Imation on Thursday said it acquired encryption and data leakage security technology developer ENCRYPTX in one of its first moves related to its strategic shift away from a declining removable storage media business into data protection and connectivity.
The acquisition of ENCRYPTX not only brings Imation technology for encrypting storage media and managing encryption and data leakage across a company, it also brings a group of top security engineers, said Keith Schwartz, director of emerging businesses and government for Oakdale, Minn.-based Imation.
Imation has been implementing ENCRYPTX technology for at least a year, Schwartz. However, it decided to make the acquisition because of Imation's decision to make data security a strategic part of its business.
"Buying and selling its technology was not strategic," he said. "We wanted to gain expertise. We believe they have some of the top engineers. We acquired 10 security encryption programmers. Those kind of people are very hard to find. I can tell you that because we looked for a long time to find this expertise."

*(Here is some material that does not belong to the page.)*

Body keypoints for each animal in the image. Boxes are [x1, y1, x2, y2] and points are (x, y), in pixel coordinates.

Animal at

Imation is one of the world's largest suppliers of removable storage media, and was facing the prospect of falling revenue over time as the market for such products changed. The company in February shifted its focus from low-margin storage media products to those with higher margins, and said it will invest in R&D and acquisition in four core areas including secure storage, scalable storage, wireless connectivity, and magnetic tape.
ENCRYPTX brings Imation two primary technologies. The first is encryption technology which can be encrypted on any CD, DVD, or Blu-Ray disc to automatically encrypt the data to the FIPS (Federal Information Processing Standards) 140-2 Level 1, Schwartz said.

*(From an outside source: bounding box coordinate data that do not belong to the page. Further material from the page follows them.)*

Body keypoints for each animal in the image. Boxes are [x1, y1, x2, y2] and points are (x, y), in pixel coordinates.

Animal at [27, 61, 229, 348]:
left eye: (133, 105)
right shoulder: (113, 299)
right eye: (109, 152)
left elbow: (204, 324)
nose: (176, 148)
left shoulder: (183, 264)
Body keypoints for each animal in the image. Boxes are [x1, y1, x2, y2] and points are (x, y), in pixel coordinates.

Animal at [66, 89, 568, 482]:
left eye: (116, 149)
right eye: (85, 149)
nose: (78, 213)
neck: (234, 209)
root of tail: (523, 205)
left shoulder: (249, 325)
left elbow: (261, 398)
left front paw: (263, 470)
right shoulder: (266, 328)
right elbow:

Jason Elles, Imation's global brand manager, said that while customer interest in optical media for data storage has waned, it is picking up again thanks to self-encrypting technology.
"Customers are seeing interest in using it for HIPAA and other regulatory purposes since it can handle the data easily and at a low cost," Elles said.

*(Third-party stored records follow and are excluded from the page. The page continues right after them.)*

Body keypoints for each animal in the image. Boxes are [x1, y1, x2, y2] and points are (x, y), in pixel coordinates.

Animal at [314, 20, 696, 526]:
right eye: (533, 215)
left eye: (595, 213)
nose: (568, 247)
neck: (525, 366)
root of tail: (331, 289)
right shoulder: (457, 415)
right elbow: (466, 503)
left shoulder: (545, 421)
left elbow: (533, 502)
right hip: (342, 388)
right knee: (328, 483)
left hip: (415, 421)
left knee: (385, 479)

The second is two software applications that help centrally manage a company's data security and prevent data leakage.
Defender Control Server lets customers control the data moving through networks with such capabilities as the ability to kill lost or stolen devices, audit what devices are doing what functions, and report on files as they are moved, deleted, or renamed.
Defender Control Client is used to manage specific devices including USB-connected storage devices. It can turn such devices on or off; allow or disallow specific devices, types, or brands; specify what files are allowed or disallowed on those devices; and encrypt the data sent to such devices, Schwartz said.
It can also specify what specific devices can and cannot do while connected to a network, Elles said. "For instance, it might allow an MP3 player plugged into a client's PC to play music, but not to record any data," he said.
ENCRYPTX has relationships with other storage vendors besides Imation. Schwartz said Imation declines to name those vendors. However, he said, all the contracts with those companies have been reassigned to Imation. The ENCRYPTX Web site lists such companies as Micron Technologies and Lexar Media as customers.
Imation declined to state the terms of the acquisition.